Problem to work on: Pick up at the line with "the leafy green tree at point (336, 220): 50.52". Write it out exactly, along with each later line through the end of the data, and nothing more.

Provided data:
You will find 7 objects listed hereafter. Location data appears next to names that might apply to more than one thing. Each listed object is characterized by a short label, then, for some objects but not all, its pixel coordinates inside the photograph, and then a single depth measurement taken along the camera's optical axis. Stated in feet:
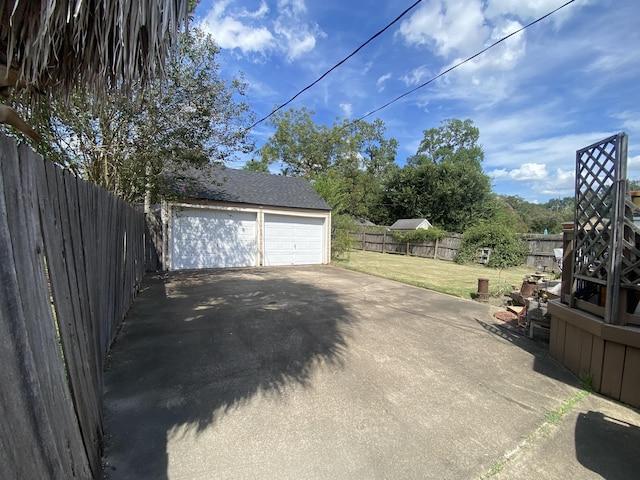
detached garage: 35.81
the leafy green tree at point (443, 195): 102.01
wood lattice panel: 10.46
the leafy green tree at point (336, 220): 50.52
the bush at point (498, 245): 48.88
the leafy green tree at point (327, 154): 106.93
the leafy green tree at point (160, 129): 19.57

Answer for the task:
the leafy green tree at point (336, 220): 50.52
the bush at point (498, 245): 48.88
the leafy green tree at point (327, 154): 106.93
the leafy green tree at point (160, 129): 19.57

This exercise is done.